SET OF TASKS –
a – In the music blog text, which UK band has Verity White performed with as a backing vocalist?
b – Pick up the music blog text after its final sentence and continue it.

SELECTED PASSAGE –
I love REBELLE’s music and hope they bless us with more songs very soon. To learn more about them, check out their Website

For those of you in far eastern Canada, you can see them play at the following shows:

FEB 1
Quebec, QC, Canada
FEB 2
Fri 10 PM UTC-04 · by Rebelle
Halifax, NS, Canada
FEB 3
Sat 9:30 PM UTC-04 · by Rebelle
Moncton, NB, Canada
FEB 4
Sun 8 PM UTC-04 · by Rebelle
Charlottetown, PE, Canada
MAR 3
Gatineau, QC, Canada

Connect with them on Facebook / Twitter / Instagram
Stream their music on Spotify / Soundcloud  / Apple Music
Purchase on Bandcamp / iTunes

VERITY WHITE – Album Review: “Breaking Out”

Verity White Album

Verity White is a singer/songwriter from Cheltenham, UK, and can this woman rock! She plays a bluesy style of alternative rock which, combined with the ferocity of her sultry vocal styling that at times reminds me of Pat Benatar and Joan Jett, makes for a hell of an exciting listen. Verity has been a backing vocalist with the UK band Pendragon, and performed with them on their European tour in 2017. Last November, she released her debut full-length album Breaking Out, which serves as a bold metaphor for this evolutionary next step in her career. With assistance from her husband Alex on guitars and production, Breaking Out delivers 10 stellar tracks.

Verity White

The album kicks off with the audaciously sexy title track “Breaking Out.” Gritty, blues-infused guitars engage in a seductive dance with the steamy bass line and drum beat. The tinkling piano keys in the bridge accentuate Verity’s sultry vocals as she defiantly declares her independence: “I’m worth more than you know. I’m stronger than you know, and I’m better on my own.” Indeed she is, and who are we to argue!

Verity’s amazing vocal range is showcased on “Zeroes and Ones,” where she really seems to channel Pat Benatar. It’s one of the album’s standout tracks, with fantastic instrumentals that complement her powerful vocals that go from soothing to raw.  The dark “Demons in Your Head” offers up fuzzy synths and a heavy buzzing bass line set to a thumping beat. The song’s lyrics speak to personal struggles with emotional issues: “Pop another pill into your mouth. Crumbling because you can’t let it out. Every day’s a constant struggle with the demons in your head. Trying to control you, so you just go back to bed instead.”

RECORD EXTRACTS –
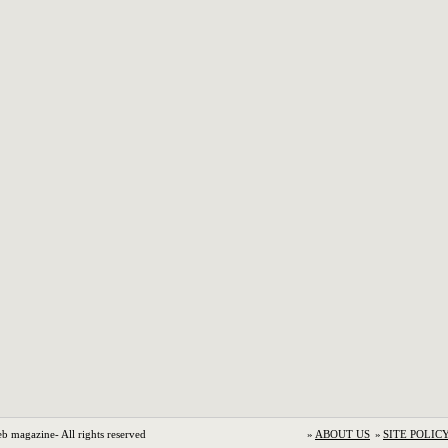
b magazine- All rights reserved
»
ABOUT US
»
SITE POLIC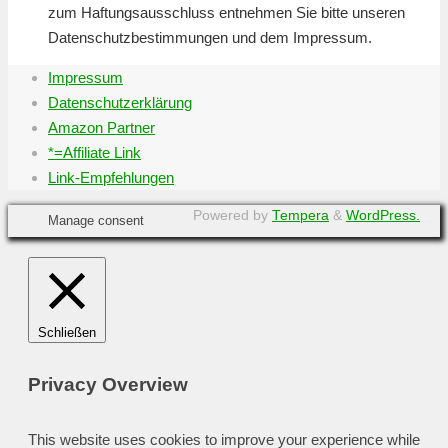
zum Haftungsausschluss entnehmen Sie bitte unseren
Datenschutzbestimmungen und dem Impressum.
Impressum
Datenschutzerklärung
Amazon Partner
*=Affiliate Link
Link-Empfehlungen
Powered by
Tempera
&
WordPress.
Manage consent
Schließen
Privacy Overview
This website uses cookies to improve your experience while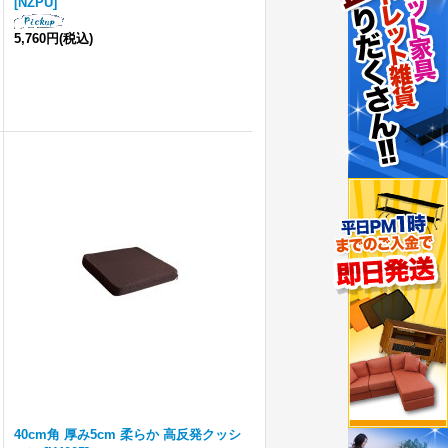
[
NZPU
]
5,760円
(税込)
40cm角 厚み5cm 柔らか 高反発クッシ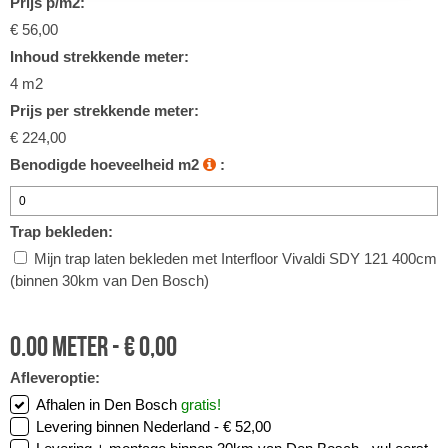
Prijs p/m2:
€ 56,00
Inhoud strekkende meter:
4 m2
Prijs per strekkende meter:
€ 224,00
Benodigde hoeveelheid m2
:
Trap bekleden:
Mijn trap laten bekleden met Interfloor Vivaldi SDY 121 400cm
(binnen 30km van Den Bosch)
0.00
meter -
€
0,00
Afleveroptie:
Afhalen in Den Bosch
gratis!
Levering binnen Nederland -
€ 52,00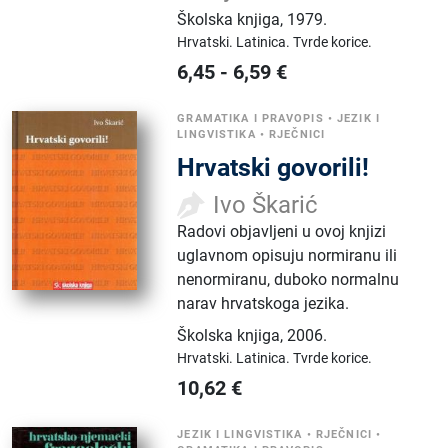
Školska knjiga
,
1979.
Hrvatski.
Latinica.
Tvrde korice.
6,45
-
6,59
€
GRAMATIKA I PRAVOPIS
•
JEZIK I
LINGVISTIKA
•
RJEČNICI
Hrvatski govorili!
Ivo Škarić
Radovi objavljeni u ovoj knjizi
uglavnom opisuju normiranu ili
nenormiranu, duboko normalnu
narav hrvatskoga jezika.
Školska knjiga
,
2006.
Hrvatski.
Latinica.
Tvrde korice.
10,62
€
JEZIK I LINGVISTIKA
•
RJEČNICI
•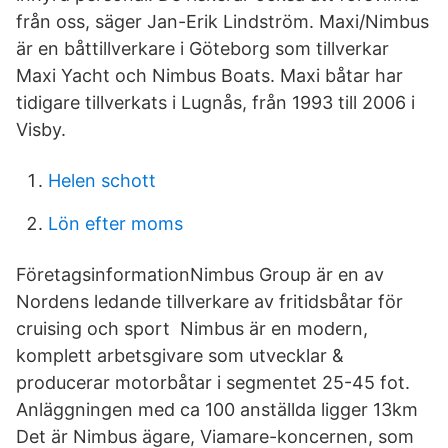
från oss, säger Jan-Erik Lindström. Maxi/Nimbus
är en båttillverkare i Göteborg som tillverkar
Maxi Yacht och Nimbus Boats. Maxi båtar har
tidigare tillverkats i Lugnås, från 1993 till 2006 i
Visby.
Helen schott
Lön efter moms
FöretagsinformationNimbus Group är en av
Nordens ledande tillverkare av fritidsbåtar för
cruising och sport Nimbus är en modern,
komplett arbetsgivare som utvecklar &
producerar motorbåtar i segmentet 25-45 fot.
Anläggningen med ca 100 anställda ligger 13km
Det är Nimbus ägare, Viamare-koncernen, som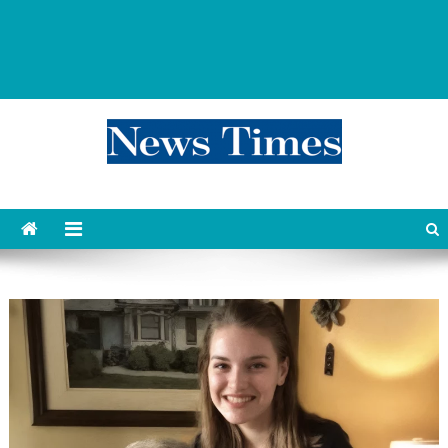
news 76 times
Контент души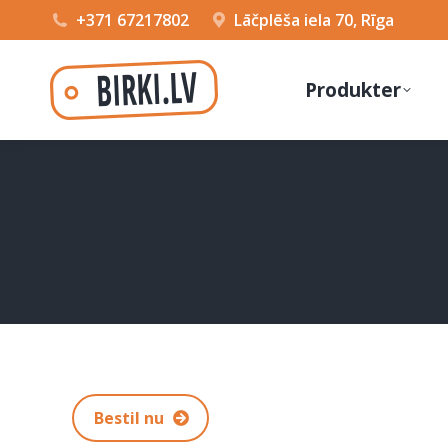
+371 67217802
Lāčplēša iela 70, Rīga
Produkter
Bestil nu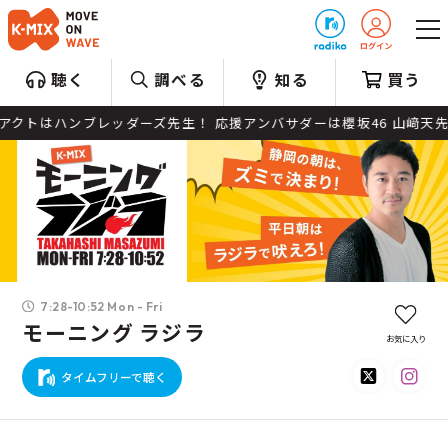
プレゼント
聴く
調べる
知る
買う
ライブアクトはハンブレッダーズ先生！ 応援アンバサダーは櫻坂46 山﨑
7:28-10:52 Mon - Fri
モーニング ラジラ
お気に入り
タイムフリーで聴く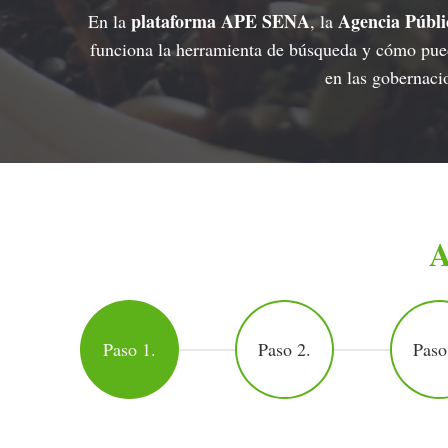
plataforma APE SENA
Agencia Públ
En la
, la
funciona la herramienta de búsqueda y cómo pued
en las gobernaci
A
Paso 1.
Paso 2.
Paso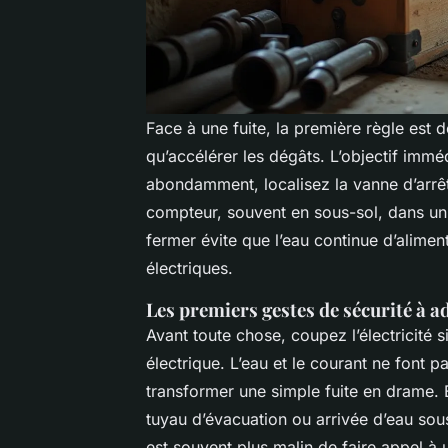
Face à une fuite, la première règle est 
qu’accélérer les dégâts. L’objectif imméd
abondamment, localisez la vanne d’arrêt
compteur, souvent en sous-sol, dans un
fermer évite que l’eau continue d’alimente
électriques.
Les premiers gestes de sécurité à a
Avant toute chose, coupez l’électricité s
électrique. L’eau et le courant ne font p
transformer une simple fuite en drame. E
tuyau d’évacuation ou arrivée d’eau sous
est souvent plus malin de faire appel à 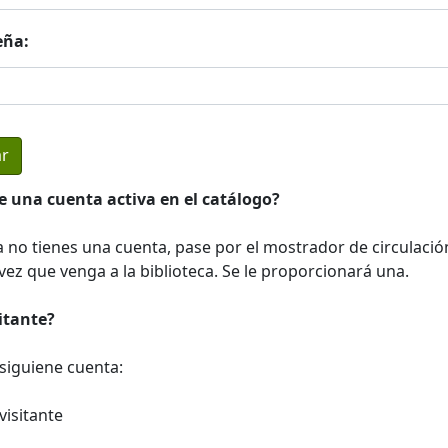
eña:
e una cuenta activa en el catálogo?
a no tienes una cuenta, pase por el mostrador de circulació
ez que venga a la biblioteca. Se le proporcionará una.
sitante?
a siguiene cuenta:
visitante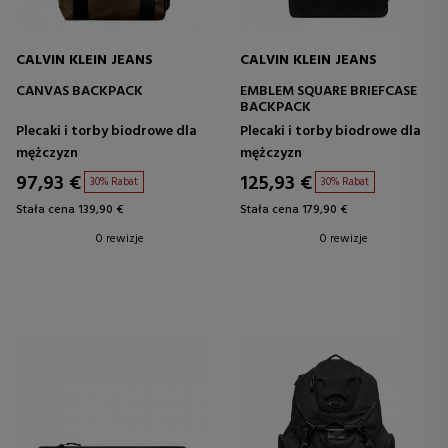
CALVIN KLEIN JEANS
CALVIN KLEIN JEANS
CANVAS BACKPACK
EMBLEM SQUARE BRIEFCASE
BACKPACK
Plecaki i torby biodrowe dla
Plecaki i torby biodrowe dla
mężczyzn
mężczyzn
97,93 €
125,93 €
30% Rabat
30% Rabat
Stała cena 139,90 €
Stała cena 179,90 €
0 rewizje
0 rewizje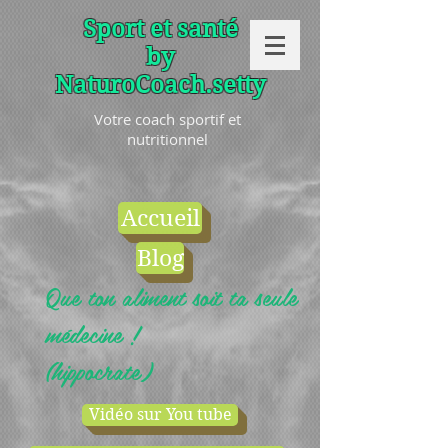
Sport et santé
by
NaturoCoach.setty
Votre coach sportif et
nutritionnel
Accueil
Blog
Que ton aliment soit ta seule
médecine !
(hippocrate)
Vidéo sur You tube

TASK-BY-TASK OUTPUTS –
a – Pendragon.

b –
Verity let’s her rock goddess alter ego loose on the rousing “I Don’t Care.” With raw energy in her vocals, she sings about not giving a damn and casting aside all self-control on a night of partying: “Gonna drink ’til I can’t remember my name. Gonna drink ’til I can’t be the one to blame.”

See Through” features Alex’s beautiful intricate guitars, mesmerizing synths and Verity’s beguiling vocals, all set to a melodic dance beat. It’s a great song, and one of my favorite tracks on the album. The synth-heavy “Face It” is another gem, and Alex really shines as he lays down lots of gritty riffs. The duo pull out all the stops on the raw, melodically complex “Exhale.” Damn if this isn’t another standout track! Mysterious sweeping synths, snarling guitars, loads of crashing cymbals and a pulse-pounding bass line work in tandem to create a speaker-blowing soundscape. Add generous amounts of Verity’s passionate soaring vocals and you’ve got all the ingredients to raise goosebumps.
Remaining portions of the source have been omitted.